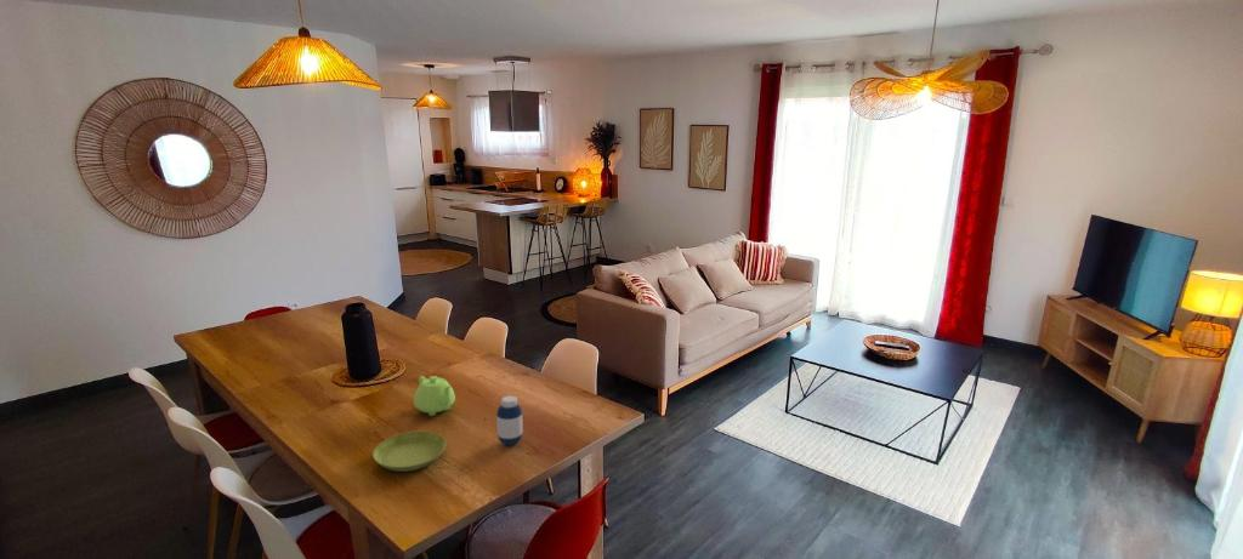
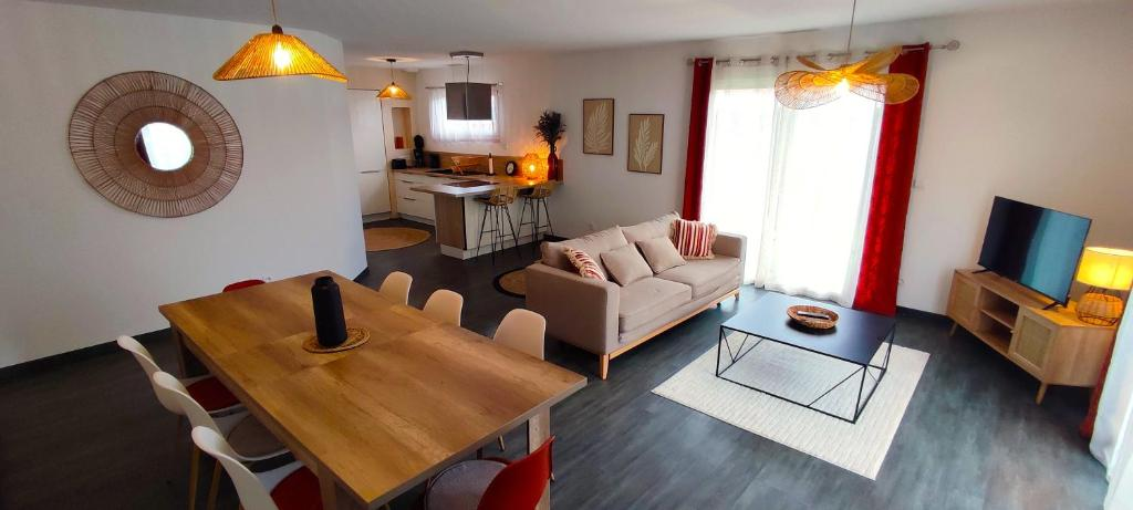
- saucer [371,430,447,473]
- medicine bottle [495,395,524,446]
- teapot [413,375,456,417]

* Your assignment
What is wanted is the listing, written out exactly, with each picture removed.

* Solution
- saucer [371,430,447,473]
- medicine bottle [495,395,524,446]
- teapot [413,375,456,417]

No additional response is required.